Many of our faculty are authors of one or more books, generally the form of scholarship that takes the most time and effort to produce. For this story, Professor Richard McAdams, Bernard D. Meltzer Professor of Law and Aaron Director Research Scholar, talked to The Record in detail about the process of writing his first book. McAdams has taught law since 1990—at the Law School since 2007—and has authored dozens of articles and book chapters but had not yet tackled his own book.
Professor Richard McAdams printed out the more than 300-page manuscript for his upcoming book and held it in his hands. He felt the satisfying heft of many years of work all together in one place. He was nearly done.
McAdams still has a few months to go before the book is published, but getting to the final editing stages is a reward in itself.
“It feels liberating,” he said.
The Expressive Powers of Law: Theories and Limits, due in January from Harvard University Press, is McAdams’s first authored book. He coedited 2013’s Fairness in Law and Economics with Professor Lee Fennell, and he’s written several book chapters and dozens of articles, but writing his own book was a new experience.
The book focuses on two “expressive theories” of law, McAdams’s ideas about how law influences behavior.

### DATA FOR ANALYSIS
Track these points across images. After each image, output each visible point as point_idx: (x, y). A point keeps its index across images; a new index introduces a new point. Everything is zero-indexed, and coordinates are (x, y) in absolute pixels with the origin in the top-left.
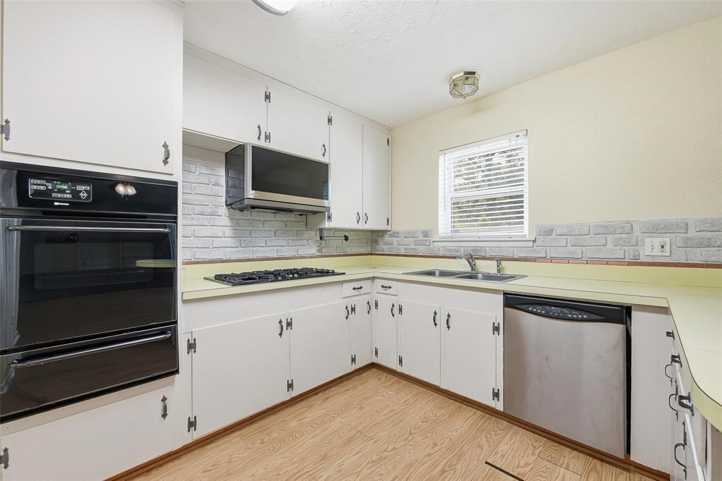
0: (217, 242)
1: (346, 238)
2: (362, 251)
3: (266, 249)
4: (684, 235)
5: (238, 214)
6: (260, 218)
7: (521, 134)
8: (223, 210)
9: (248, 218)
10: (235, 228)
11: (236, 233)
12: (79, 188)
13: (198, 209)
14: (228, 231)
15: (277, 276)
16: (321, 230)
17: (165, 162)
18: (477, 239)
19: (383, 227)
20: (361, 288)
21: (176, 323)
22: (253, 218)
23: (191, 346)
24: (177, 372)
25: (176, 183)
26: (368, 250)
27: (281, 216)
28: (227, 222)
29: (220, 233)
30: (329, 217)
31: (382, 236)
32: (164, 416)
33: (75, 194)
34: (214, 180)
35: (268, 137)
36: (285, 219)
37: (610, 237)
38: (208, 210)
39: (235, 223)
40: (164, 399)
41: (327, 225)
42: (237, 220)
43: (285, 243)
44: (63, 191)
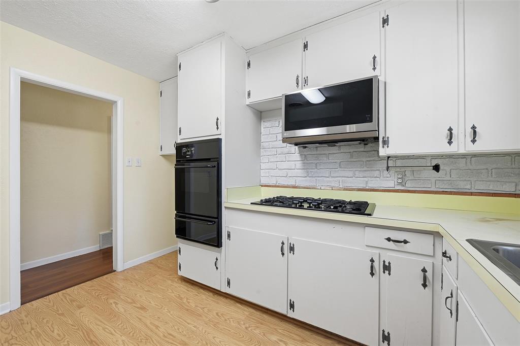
0: (290, 173)
1: (437, 168)
3: (330, 179)
6: (324, 153)
9: (315, 153)
10: (304, 162)
11: (304, 166)
14: (299, 164)
20: (405, 242)
21: (218, 218)
22: (318, 153)
23: (229, 236)
28: (298, 157)
29: (292, 166)
33: (192, 152)
35: (306, 81)
36: (352, 150)
40: (217, 259)
42: (305, 156)
43: (351, 174)
44: (188, 151)
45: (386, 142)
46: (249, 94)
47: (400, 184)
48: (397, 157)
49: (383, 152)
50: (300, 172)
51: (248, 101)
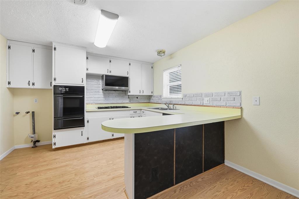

### INSTRUCTIONS
1. Duplicate the lines of the entries from the one containing "45: (386, 142)" through the end of the entries. Leave the pictures out.
2. Go on with the story about Richard McAdams writing his first book from where it stops.

### ANSWERS
1.
45: (386, 142)
46: (249, 94)
47: (400, 184)
48: (397, 157)
49: (383, 152)
50: (300, 172)
51: (248, 101)

2.
He started writing journal articles on these expressive theories back in 2000. Sometimes, he’d discover that other scholars would cite him for one theory or the other, seemingly unaware that he had written extensively about both. He wanted to explore them both in a single vehicle and knew, with much to say, that a book was the best option.
What he didn’t know was whether the publishers he wanted—high-end academic presses—would buy it. So, in 2005, he wrote a 15-page book proposal and sent it out.
“Some people write the book and then try to get a contract, but I didn’t want to write it before knowing if anyone wanted to buy it,” McAdams said.
He didn’t have anything to worry about. Harvard University Press, one of his top choices, told him they would publish it. Then all that was left to do was write.
Despite the fact that McAdams had written several articles on his expressive theories, he didn’t find that they merged obviously into a book. That would’ve been much more efficient, he said, than his process.
“I kind of started from scratch. I had the ideas, but I didn’t take any particular article and say, ‘this is chapter three.’ Instead, I just started over.”
McAdams doesn’t remember what he wrote first, or even on what subject he started. He just knows he jumped in and wrote, and chapters formed, broke apart, and flipped around.
“The chapters I imagined in the book proposal would bear little relation to the chapters I produced. The ideas are all there, but they’re differently arranged,” he said. “As a writer, I’m somebody who tinkers endlessly and changes my mind about organization.”
But, he added, “the best part was finishing a chapter and feeling that I had discovered significant things in the writing of it that I had not known when I started.”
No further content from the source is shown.